■ **Your assignment**
Report every line of the items below that contains the string "uses", copying each such line in full. Case counts.

Start of Records to use

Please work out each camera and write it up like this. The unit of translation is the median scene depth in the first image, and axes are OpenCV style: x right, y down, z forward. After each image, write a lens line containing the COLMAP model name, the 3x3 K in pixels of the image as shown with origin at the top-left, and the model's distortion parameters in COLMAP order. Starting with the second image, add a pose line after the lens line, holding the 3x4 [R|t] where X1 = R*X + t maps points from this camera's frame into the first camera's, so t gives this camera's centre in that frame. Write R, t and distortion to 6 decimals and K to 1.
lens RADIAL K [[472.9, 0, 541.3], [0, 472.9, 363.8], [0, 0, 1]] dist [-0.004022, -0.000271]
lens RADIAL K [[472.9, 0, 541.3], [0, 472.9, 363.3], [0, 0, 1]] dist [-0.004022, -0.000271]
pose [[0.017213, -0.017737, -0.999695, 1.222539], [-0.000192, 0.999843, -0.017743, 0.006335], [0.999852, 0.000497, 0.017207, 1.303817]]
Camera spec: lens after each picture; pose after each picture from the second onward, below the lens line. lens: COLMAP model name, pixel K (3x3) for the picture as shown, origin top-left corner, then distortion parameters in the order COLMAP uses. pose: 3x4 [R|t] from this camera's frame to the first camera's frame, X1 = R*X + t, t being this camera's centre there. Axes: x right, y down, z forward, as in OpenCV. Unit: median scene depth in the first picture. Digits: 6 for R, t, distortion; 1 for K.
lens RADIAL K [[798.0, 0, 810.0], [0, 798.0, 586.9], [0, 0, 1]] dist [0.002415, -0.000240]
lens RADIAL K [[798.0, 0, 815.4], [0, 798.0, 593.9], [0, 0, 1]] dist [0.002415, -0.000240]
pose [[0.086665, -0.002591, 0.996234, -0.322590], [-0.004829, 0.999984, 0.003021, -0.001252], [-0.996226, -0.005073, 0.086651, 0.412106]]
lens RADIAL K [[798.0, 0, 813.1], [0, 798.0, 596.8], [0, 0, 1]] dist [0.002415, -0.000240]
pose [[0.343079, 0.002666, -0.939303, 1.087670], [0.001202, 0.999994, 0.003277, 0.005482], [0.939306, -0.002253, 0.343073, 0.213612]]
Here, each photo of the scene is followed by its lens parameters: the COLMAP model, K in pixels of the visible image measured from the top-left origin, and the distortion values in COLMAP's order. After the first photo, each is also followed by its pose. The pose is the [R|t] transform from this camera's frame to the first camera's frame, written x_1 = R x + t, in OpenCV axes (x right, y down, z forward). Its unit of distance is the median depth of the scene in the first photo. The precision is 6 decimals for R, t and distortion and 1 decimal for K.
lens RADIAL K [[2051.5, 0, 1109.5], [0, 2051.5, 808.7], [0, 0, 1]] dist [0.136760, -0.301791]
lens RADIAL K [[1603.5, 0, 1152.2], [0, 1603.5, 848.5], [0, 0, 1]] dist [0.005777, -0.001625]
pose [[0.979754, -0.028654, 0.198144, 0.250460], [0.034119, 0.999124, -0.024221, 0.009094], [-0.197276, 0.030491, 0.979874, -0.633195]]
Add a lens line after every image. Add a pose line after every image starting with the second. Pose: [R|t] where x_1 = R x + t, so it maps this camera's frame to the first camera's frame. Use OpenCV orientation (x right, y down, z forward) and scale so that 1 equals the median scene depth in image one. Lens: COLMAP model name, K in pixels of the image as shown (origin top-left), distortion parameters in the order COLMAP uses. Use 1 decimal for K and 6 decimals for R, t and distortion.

End of Records to use

■ **Solution to the exercise**
Camera spec: lens after each picture; pose after each picture from the second onward, below the lens line. lens: COLMAP model name, pixel K (3x3) for the picture as shown, origin top-left corner, then distortion parameters in the order COLMAP uses. pose: 3x4 [R|t] from this camera's frame to the first camera's frame, X1 = R*X + t, t being this camera's centre there. Axes: x right, y down, z forward, as in OpenCV. Unit: median scene depth in the first picture. Digits: 6 for R, t, distortion; 1 for K.
Add a lens line after every image. Add a pose line after every image starting with the second. Pose: [R|t] where x_1 = R x + t, so it maps this camera's frame to the first camera's frame. Use OpenCV orientation (x right, y down, z forward) and scale so that 1 equals the median scene depth in image one. Lens: COLMAP model name, K in pixels of the image as shown (origin top-left), distortion parameters in the order COLMAP uses. Use 1 decimal for K and 6 decimals for R, t and distortion.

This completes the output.